The Rapid Support Forces (RSF) are a paramilitary force in Sudan. They were officially formed in 2013, following a restructuring and reactivation of Janjaweed militias in order to combat rebel groups in Darfur region, South Kordofan, and the Blue Nile states, following joint attacks by Sudanese Revolutionary Front rebels in North and South Kordofan in April 2013 .
The RSF are commanded by Mohamed Hamdan Dagalo, also known as Hemeti, who is a former Janjaweed leader. The RSF are accused of widespread human rights abuses, including war crimes and crimes against humanity. They have been accused of killing, raping, and looting in Darfur, South Kordofan, and the Blue Nile states.
In 2019, the RSF was involved in the coup that overthrew Omar al-Bashir, the former president of Sudan. The RSF has since been integrated into the Sudanese army, but they retain their own command structure and budget.
The RSF is a powerful force in Sudan and they are seen as a threat to the country's fragile democracy. The international community has called for the RSF to be held accountable for their human rights abuses, but so far, little has been done.
Here are some of the human rights abuses that the RSF has been accused of:
- Killing civilians, including women and children
- Rape and sexual violence
- Looting and destruction of property
- Forced displacement of people
- Torture and other forms of ill-treatment
The RSF has also been accused of obstructing humanitarian access to people in need.
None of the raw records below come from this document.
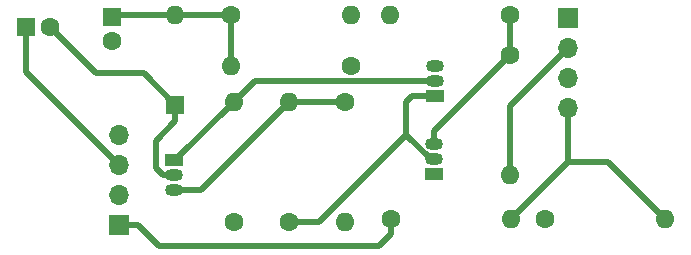
<source format=gbl>
G04 #@! TF.GenerationSoftware,KiCad,Pcbnew,6.0.0-d3dd2cf0fa~116~ubuntu20.04.1*
G04 #@! TF.CreationDate,2022-01-14T17:03:29+00:00*
G04 #@! TF.ProjectId,videopac_composite,76696465-6f70-4616-935f-636f6d706f73,rev?*
G04 #@! TF.SameCoordinates,Original*
G04 #@! TF.FileFunction,Copper,L2,Bot*
G04 #@! TF.FilePolarity,Positive*
%FSLAX46Y46*%
G04 Gerber Fmt 4.6, Leading zero omitted, Abs format (unit mm)*
G04 Created by KiCad (PCBNEW 6.0.0-d3dd2cf0fa~116~ubuntu20.04.1) date 2022-01-14 17:03:29*
%MOMM*%
%LPD*%
G01*
G04 APERTURE LIST*
G04 #@! TA.AperFunction,ComponentPad*
%ADD10O,1.700000X1.700000*%
G04 #@! TD*
G04 #@! TA.AperFunction,ComponentPad*
%ADD11R,1.700000X1.700000*%
G04 #@! TD*
G04 #@! TA.AperFunction,ComponentPad*
%ADD12R,1.600000X1.600000*%
G04 #@! TD*
G04 #@! TA.AperFunction,ComponentPad*
%ADD13C,1.600000*%
G04 #@! TD*
G04 #@! TA.AperFunction,ComponentPad*
%ADD14O,1.600000X1.600000*%
G04 #@! TD*
G04 #@! TA.AperFunction,ComponentPad*
%ADD15R,1.500000X1.050000*%
G04 #@! TD*
G04 #@! TA.AperFunction,ComponentPad*
%ADD16O,1.500000X1.050000*%
G04 #@! TD*
G04 #@! TA.AperFunction,Conductor*
%ADD17C,0.500000*%
G04 #@! TD*
G04 APERTURE END LIST*
D10*
X79255000Y-71240000D03*
X79255000Y-68700000D03*
X79255000Y-66160000D03*
D11*
X79255000Y-63620000D03*
D12*
X33334888Y-64389000D03*
D13*
X35334888Y-64389000D03*
X64262000Y-80645000D03*
D14*
X74422000Y-80645000D03*
D15*
X67945000Y-70231000D03*
D16*
X67945000Y-68961000D03*
X67945000Y-67691000D03*
D13*
X60325000Y-70739000D03*
D14*
X60325000Y-80899000D03*
D13*
X74295000Y-66802000D03*
D14*
X74295000Y-76962000D03*
D15*
X45868000Y-75692000D03*
D16*
X45868000Y-76962000D03*
X45868000Y-78232000D03*
D13*
X50927000Y-80899000D03*
D14*
X50927000Y-70739000D03*
D12*
X40640000Y-63560888D03*
D13*
X40640000Y-65560888D03*
X50673000Y-63373000D03*
D14*
X60833000Y-63373000D03*
D13*
X55626000Y-80899000D03*
D14*
X55626000Y-70739000D03*
D13*
X74295000Y-63373000D03*
D14*
X64135000Y-63373000D03*
D15*
X67924000Y-76835000D03*
D16*
X67924000Y-75565000D03*
X67924000Y-74295000D03*
D12*
X45974000Y-70993000D03*
D14*
X45974000Y-63373000D03*
D13*
X77290000Y-80610000D03*
D14*
X87450000Y-80610000D03*
D13*
X60833000Y-67691000D03*
D14*
X50673000Y-67691000D03*
D11*
X41205000Y-81143000D03*
D10*
X41205000Y-78603000D03*
X41205000Y-76063000D03*
X41205000Y-73523000D03*
D17*
X67924000Y-74295000D02*
X67924000Y-73173000D01*
X67924000Y-73173000D02*
X74295000Y-66802000D01*
X55626000Y-80899000D02*
X58139179Y-80899000D01*
X58139179Y-80899000D02*
X65532000Y-73506179D01*
X41205000Y-76063000D02*
X33334888Y-68192888D01*
X33334888Y-68192888D02*
X33334888Y-64389000D01*
X87450000Y-80610000D02*
X82652000Y-75812000D01*
X82652000Y-75812000D02*
X79255000Y-75812000D01*
X79255000Y-71240000D02*
X79255000Y-75812000D01*
X79255000Y-75812000D02*
X74422000Y-80645000D01*
X79255000Y-66160000D02*
X74295000Y-71120000D01*
X74295000Y-71120000D02*
X74295000Y-76962000D01*
X50673000Y-63373000D02*
X50673000Y-67691000D01*
X45974000Y-63373000D02*
X40827888Y-63373000D01*
X40827888Y-63373000D02*
X40640000Y-63560888D01*
X50673000Y-63373000D02*
X45974000Y-63373000D01*
X74295000Y-66802000D02*
X74295000Y-63373000D01*
X67590821Y-75565000D02*
X65532000Y-73506179D01*
X65532000Y-70739000D02*
X66040000Y-70231000D01*
X66040000Y-70231000D02*
X67945000Y-70231000D01*
X67924000Y-75565000D02*
X67590821Y-75565000D01*
X65532000Y-73506179D02*
X65532000Y-70739000D01*
X48133000Y-78232000D02*
X55626000Y-70739000D01*
X45868000Y-78232000D02*
X48133000Y-78232000D01*
X55626000Y-70739000D02*
X60325000Y-70739000D01*
X42856000Y-81143000D02*
X44644000Y-82931000D01*
X63246000Y-82931000D02*
X64262000Y-81915000D01*
X41205000Y-81143000D02*
X42856000Y-81143000D01*
X64262000Y-81915000D02*
X64262000Y-80645000D01*
X44644000Y-82931000D02*
X63246000Y-82931000D01*
X39271888Y-68326000D02*
X43307000Y-68326000D01*
X43307000Y-68326000D02*
X45974000Y-70993000D01*
X45868000Y-76962000D02*
X44963978Y-76962000D01*
X35334888Y-64389000D02*
X39271888Y-68326000D01*
X45974000Y-72390000D02*
X45974000Y-70993000D01*
X44323000Y-76321022D02*
X44323000Y-74041000D01*
X44323000Y-74041000D02*
X45974000Y-72390000D01*
X44963978Y-76962000D02*
X44323000Y-76321022D01*
X50927000Y-70739000D02*
X52705000Y-68961000D01*
X45868000Y-75692000D02*
X45974000Y-75692000D01*
X52705000Y-68961000D02*
X67945000Y-68961000D01*
X45974000Y-75692000D02*
X50927000Y-70739000D01*
M02*

</source>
The human rights abuses of the RSF have been documented by a number of organizations, including the United Nations, Human Rights Watch, and Amnesty International. These organizations have called for the RSF to be held accountable for their crimes.
The international community has also condemned the human rights abuses of the RSF. The United States, the European Union, and the African Union have all called for the RSF to be disbanded.
However, so far, the Sudanese government has refused to disband the RSF. The RSF remains a powerful force in Sudan and they are seen as a threat to the country's fragile democracy.